Axel Kahn - ce n'est pas le pire intellectuel du microcosme parisien - raconte dans un livre - Pensées en chemin - sa traversée de la France à pied, l'été dernier, de Givet à St Jean de Luz. Il dit son étonnement de l'abandon dans lequel se trouvent les Ardennes, de cette misère qu'il a rencontré et qui manifestement l'a marqué, car il cite à de multiples reprises les Ardennes, non seulement en en racontant sa traversée, bien avant dans son livre ... et le cours de son voyage vers le sud de la France.

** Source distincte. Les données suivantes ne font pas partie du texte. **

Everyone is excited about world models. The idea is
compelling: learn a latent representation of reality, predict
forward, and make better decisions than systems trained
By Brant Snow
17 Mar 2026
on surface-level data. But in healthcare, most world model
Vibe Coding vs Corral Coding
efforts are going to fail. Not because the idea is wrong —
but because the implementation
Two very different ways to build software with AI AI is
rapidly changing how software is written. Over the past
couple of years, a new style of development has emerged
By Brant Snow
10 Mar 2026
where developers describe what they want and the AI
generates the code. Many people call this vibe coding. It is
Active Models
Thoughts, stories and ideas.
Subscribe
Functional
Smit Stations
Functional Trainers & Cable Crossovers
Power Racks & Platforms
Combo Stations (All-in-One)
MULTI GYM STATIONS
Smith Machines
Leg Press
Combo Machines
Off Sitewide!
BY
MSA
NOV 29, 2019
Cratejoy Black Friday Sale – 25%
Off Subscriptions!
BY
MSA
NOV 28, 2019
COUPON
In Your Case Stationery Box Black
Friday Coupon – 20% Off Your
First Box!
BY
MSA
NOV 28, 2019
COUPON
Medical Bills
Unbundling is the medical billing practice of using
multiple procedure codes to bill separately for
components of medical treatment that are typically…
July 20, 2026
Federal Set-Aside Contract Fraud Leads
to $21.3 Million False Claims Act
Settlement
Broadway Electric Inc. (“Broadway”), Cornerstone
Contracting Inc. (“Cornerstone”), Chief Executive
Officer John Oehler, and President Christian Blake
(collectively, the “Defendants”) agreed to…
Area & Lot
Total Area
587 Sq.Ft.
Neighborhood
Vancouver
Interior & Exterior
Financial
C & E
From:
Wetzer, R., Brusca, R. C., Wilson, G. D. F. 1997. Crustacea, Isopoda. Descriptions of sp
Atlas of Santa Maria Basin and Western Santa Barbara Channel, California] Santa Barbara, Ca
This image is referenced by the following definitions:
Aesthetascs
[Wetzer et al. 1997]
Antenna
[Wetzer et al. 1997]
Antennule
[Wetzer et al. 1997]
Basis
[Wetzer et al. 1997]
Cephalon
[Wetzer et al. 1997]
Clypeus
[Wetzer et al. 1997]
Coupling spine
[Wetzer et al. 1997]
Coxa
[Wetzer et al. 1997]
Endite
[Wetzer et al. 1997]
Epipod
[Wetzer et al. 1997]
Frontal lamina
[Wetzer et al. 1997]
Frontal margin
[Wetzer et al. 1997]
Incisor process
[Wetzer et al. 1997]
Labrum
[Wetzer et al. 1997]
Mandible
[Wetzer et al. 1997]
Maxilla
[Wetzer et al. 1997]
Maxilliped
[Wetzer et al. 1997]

Cette situation est-elle donc si méconnue ? Cela témoigne bien de la rupture entre "l'élite parisienne" et le pays. Axel Kahn n'était il pas le candidat de Hollande dans une circonscription parisienne aux élections législatives de 2012 ?
De ce point de vue, les trois émissions de Daniel Mermet du début de la semaine, présentant un reportage de Gaylord Van Wymeersch sont une réussite. En cliquant ici, vous pourrez écouter la dernière, celle dans laquelle Christian Deschamps s'exprime largement sur la beauté de notre département, la tradition ouvrière, l'humanisme des ses habitants, leur courage. Et cela vous permettra évidemment de revenir sur les précédentes, la première avec un retour historique en compagnie de Didier Bigorgne, la seconde avec les jardins ouvriers, la casse de la ligne Givet/Charleville avec Alain Janvre, l'animateur du collectif de défense de la ligne, et l'hôpital avec moi-même.
Une réussite ? Je n'en suis pas si sure. Mon malaise après avoir rencontré le journaliste, mon interrogation à l'écoute de ses trois émissions sont aggravés par la lecture de la presse locale du jour, retenant avant tout de ces émissions le "radio-trottoir" justifiant le vote FN, plutôt que le remarquable témoignage de Christian.
Evidemment, il nous faut regarder la réalité en face, en analyser les causes. Mais n'en rajoutons pas ! L'analyse ne serait pas bonne, permettant les vraies réponses. Evidemment le vote FN doit être analysé, mais il faut aussi le relativiser, le rapporter à l'abstention et s'interroger sur tous ceux - ils, elles, représentent plus de la moitié de la population - qui n'ont pas été voté.
Je parlais de malaise après la rencontre avec Gaylord, l'auteur de ce reportage. J'avais été marquée par ses demandes de reformulation de ce que je disais - heureusement, il n'a pas gardé ses passages - une demande de reformulation simpliste avec des mots très vrais d'austérité, de libéralisation mais masquant les causes profondes de capitalisme moribond, de luttes de classes ... Malaise aussi devant la crainte, non vaine, d'un reportage noir, alors que les Ardennais ont besoin d'espoir et que cet espoir existe.
Espoir à travers les luttes, celles aujourd'hui des salariés d'Electrolux ou de Techsom, luttes contre des reprises misérabilistes de leurs entreprises laissant toute une part des salariés sur le carreau, des reprises qui en évoquent bien d'autres, une manière de diluer dans le temps la casse industrielle, de diviser pour que le capital règne mieux !
Espoir aussi dans l'avenir industriel de notre pays, de notre département à travers l'innovation, car l'avenir est évidemment dans la relocalisation des productions, dans leurs adaptations à l'enjeu de l'économie circulaire, celle qui permet la réutilisation des matières premières - tout autre projet serait suicidaire pour l'environnement, pour le climat. Les techniques de productions additives, soustractives ... sont de celles-là. Encore faudrait-il que le "vivons heureux, vivons cachés" des patrons ardennais se modifie ! Car l'avenir passe par une participation plus importante des salariés aux décisions de leurs entreprises, condition d'une véritable modernisation, condition d'une économie répondant aux besoins des populations plutôt qu'à la seule loi du profit. Condition aussi d'une meilleure connaissance de ces potentialités pour que les jeunes restent dans le département, que celui-ci redeviennent terre d'immigration et que l'on ne lise plus des propositions comme celle qu'Axel Kahn fait dans son livre, réduisant l'avenir du grand nord est de la France à la création de centres d'appel. Car autant les nouvelles possibilités de communication à distance sont un atout pour la relocalisation, autant un développement économique pour l'Humain d'abord ne peut se faire autour de l'anomymat de la réponse à distance et de la casse des services de proximité. Et le fatalisme de l'élite parisienne, ne voyant l'avenir qu'à travers le tertiaire, oubliant qu'agriculture et industrie sont incontournables sauf à rendre la France dépendante, est insupportable car témoin d'une soumission à la recherche d'un capitalisme moribond du profit maximum.